LifeMed got a call for a flight request to Seward at about 4:30 p.m. Friday, according to Steve Heyano, the company’s chief operating officer.

“We declined it for weather,” Heyano said. He didn’t have more specifics as to what conditions prompted the decision or the nature of the call.

Guardian Flight, another major air ambulance provider in Alaska, received a request for a patient transport from Seward to another Alaska location Friday evening, according to a statement forwarded by a Guardian representative. “The flight request was put on temporary hold and the company completed the patient flight the following day.”

It’s not clear whether the Seward patient transport calls that LifeMed and Guardian fielded were for the patient that Medevac Alaska agreed to fly.

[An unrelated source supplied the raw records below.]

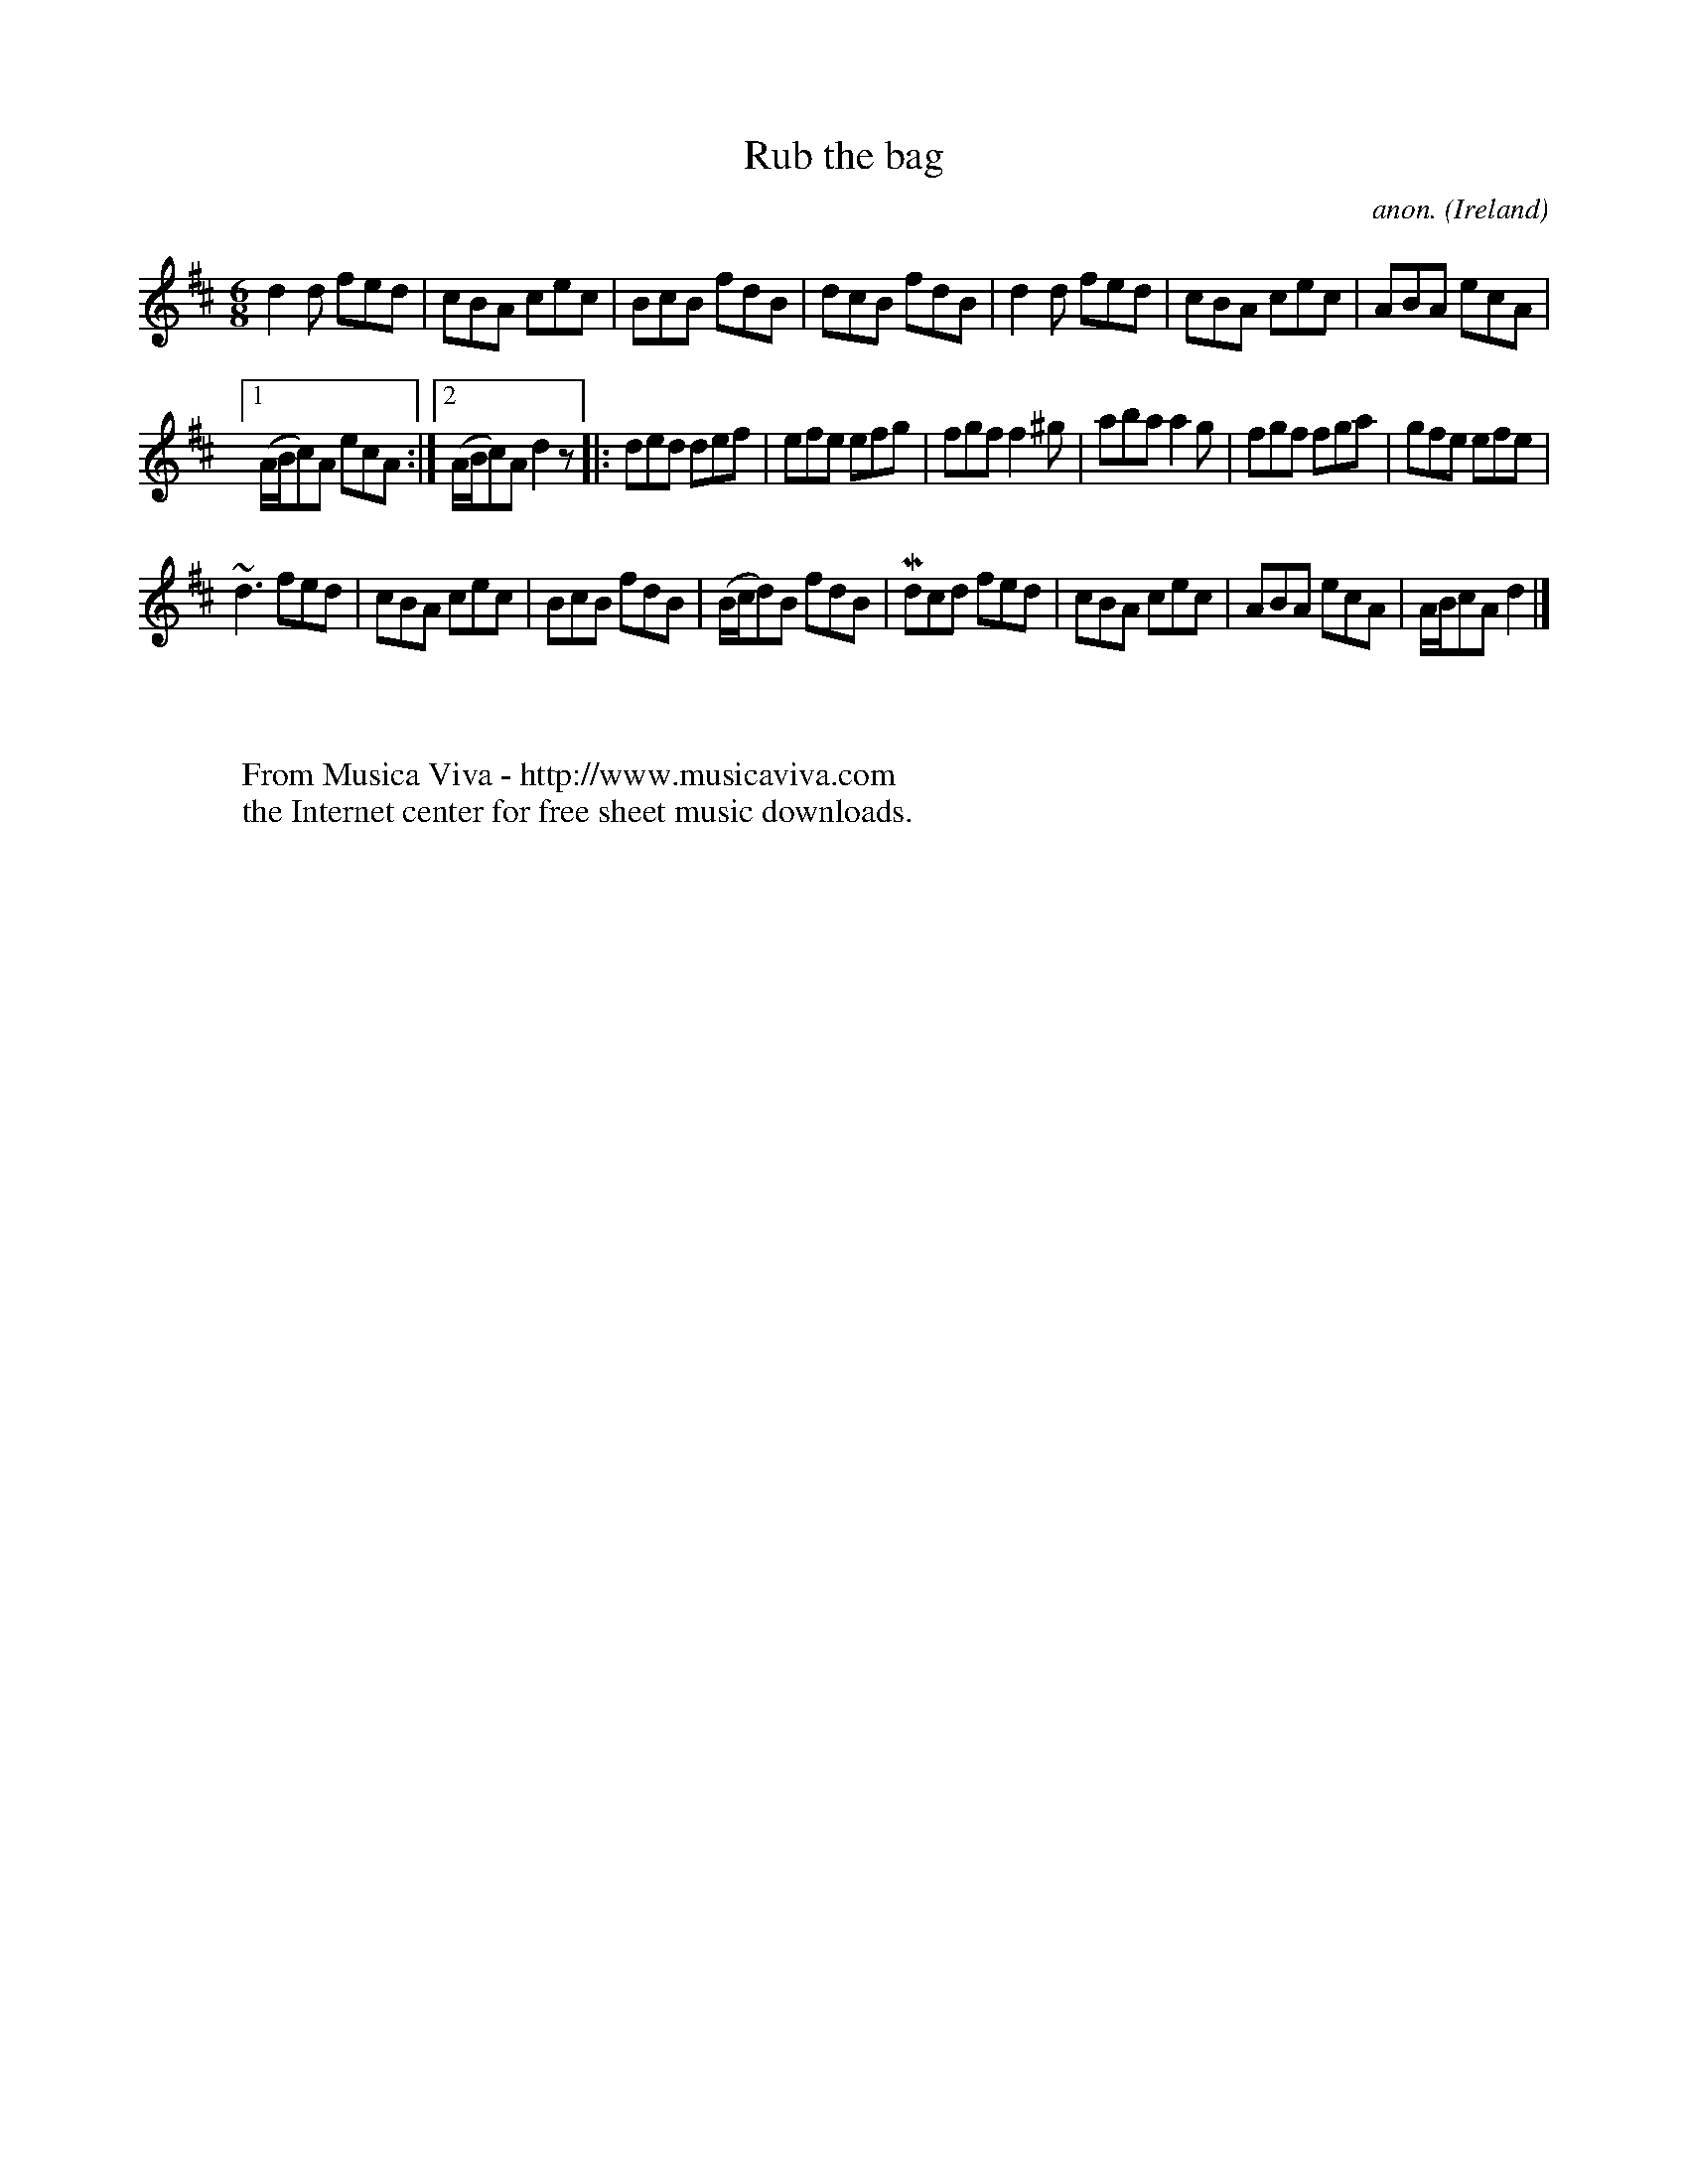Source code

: X:968
T:Rub the bag
C:anon.
O:Ireland
B:Francis O'Neill: "The Dance Music of Ireland" (1907) no. 968
R:Long dance, set dance
Z:Transcribed by Frank Nordberg - http://www.musicaviva.com
F:http://www.musicaviva.com/abc/tunes/ireland/oneill-1001/0968/oneill-1001-0968-1.abc
m:Mn = (3n/o/n/
m:~n3 = n (3n/o/n/ (3m/n/-n/
M:6/8
L:1/8
K:D
d2d fed|cBA cec|BcB fdB|dcB fdB|d2d fed|cBA cec|ABA ecA|
[1(A/B/c)A ecA:|[2(A/B/c)A d2 z|:ded def|efe efg|fgf f2^g|aba a2g|fgf fga|gfe efe|
~d3 fed|cBA cec|BcB fdB|(B/c/d)B fdB|Mdcd fed|cBA cec|ABA ecA|A/B/cA d2|]
W:
W:
W:  From Musica Viva - http://www.musicaviva.com
W:  the Internet center for free sheet music downloads.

Neither LifeMed nor Guardian provided information about the patient involved in the calls. Guardian declined to say what prompted the hold on the flight.

A spokesman for Providence Alaska said he couldn’t provide any information about the patient’s medical situation due to confidentiality laws.

It’s not unusual for the hospital to call numerous air ambulance providers, Providence spokesman Michael Canfield said. “We typically reach out to all the ambulance services to request assistance.”

The Security Aviation plane left Anchorage with the Medevac Alaska team around 6:30 p.m. Friday and crashed around 7:10, authorities said.

Weather and logistics prevented a federal aviation investigator from reaching the crash site immediately. Alaska State Troopers and the Alaska Mountain Rescue Group recovered the bodies of the victims midafternoon Sunday.

National Transportation Safety Board investigator Noreen Price described the wreckage as “highly fragmented” and involved in a post-crash fire, according to Clint Johnson, the agency’s Alaska chief.

A number of people driving the Sterling near Mile 61 saw the crash 1,400 or 1,500 feet above the highway, Johnson said. Four or five witnesses had contacted investigators, he said, with more still coming in.

The plane was registered to a company called Fly 4 You Inc., which does business as Security Aviation, a company representative said. Security flew with Medevac Alaska teams on a regular basis.

Medevac Alaska LLC is a small air and ground EMS service located primarily in Anchorage.

The company was formed in 2016 and has a little over a dozen employees including RNs, paramedics and EMTs, according to operations manager Cory Hughes. The company operates ground ambulances and medical crews and has agreements or contracts with air carriers—including Security Aviation—to provide aircraft for medical evacuations, Hughes said.

“As you can imagine right now, we are primarily focused on taking care of the families of Robert and Maddox and the rest of our Medevac Alaska family,” he said in an email.

The crash marks the second fatal accident involving an air ambulance in Alaska this year. Three Juneau-based crew members with Guardian died after their Beechcraft King Air 200 turboprop went down near Kake in February. The flight left Anchorage for the roughly 600-mile trip to a patient pickup in the Tlingit village but never arrived.